After residing in private hands for more than 230 years, "The Three Witches" by the notoriously eccentric Anglo-Swiss painter Henry Fuseli has been acquired by the Huntington Library, Art Collections, and Botanical Gardens.
The unusual work, a stark depiction of the spooky trio that predict Macbeth's fate in Act 1, Scene 3, of Shakespeare's tragedy, will go on view to the public for the first time Saturday.
The Huntington is known for its collection of 18th century British paintings, but it did not yet have any from Fuseli, who achieved substantial fame during his lifetime.

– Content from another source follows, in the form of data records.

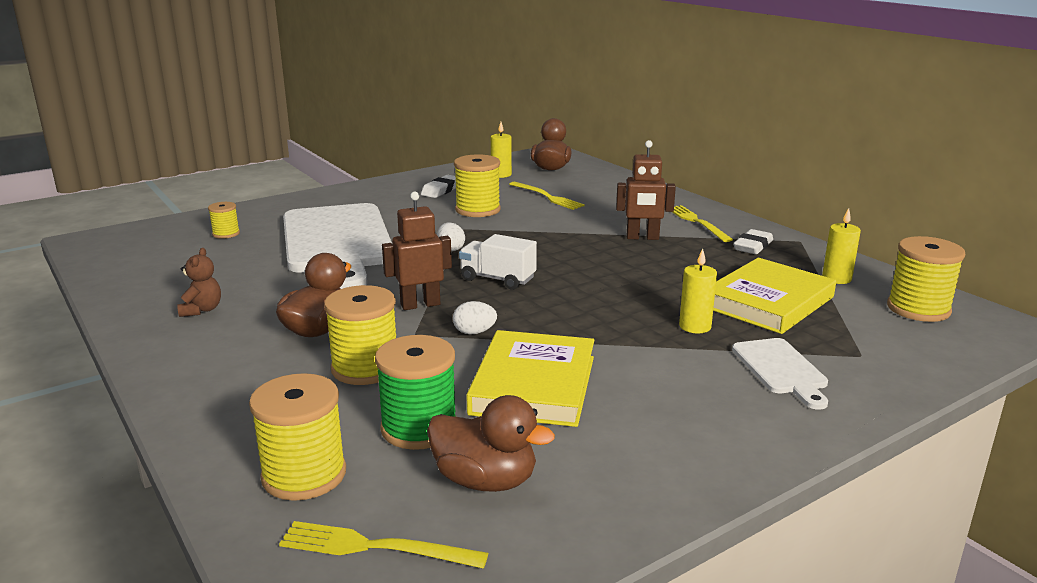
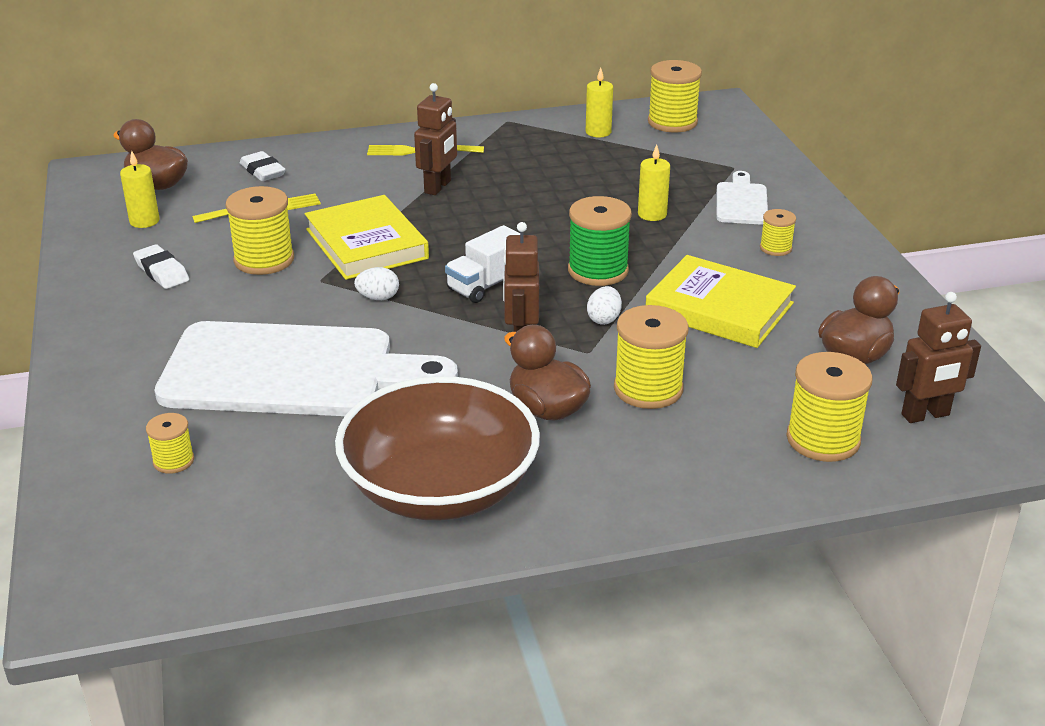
camera: 70 degrees left, 10 degrees up
(202, 310) = (440, 488): brown teddy bear -> brown bowl
(375, 547) = (925, 415): yellow fork -> brown robot
(419, 428) = (769, 374): green spool -> green spool (598, 270)
(694, 402) = (775, 248): none -> yellow spool
(753, 246) = (503, 143): white eraser -> white eraser (263, 171)
(768, 302) = (624, 172): yellow book -> yellow book (366, 244)
(781, 369) = (741, 202): white cutting board -> white cutting board turned 90 degrees counterclockwise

Two other versions of "The Three Witches" are housed at the Kunsthaus Zurich, an art museum in Switzerland, and at the Royal Shakespeare Company in Stratford-upon-Avon, England. The Huntington's painting appears to be a study made before those full-size, final versions.
The Huntington is particularly excited about the acquisition because it dovetails with the museum's collections of work by the painter Sir Joshua Reynolds and the poet Willam Blake, both of whom were close to, and influenced by, Fuseli.
The Huntington also has one of the world's finest collections of Shakespeare folios and quartos, so the subject matter of "The Three Witches" is an added bit of synchronicity.
A quote, most likely provided by Fuseli himself, is written on the reverse side of the painting and on its gilded frame. From Aeschylus' tragedy "The Eumenides," the quote reads: "These are women but I call the Gorgons."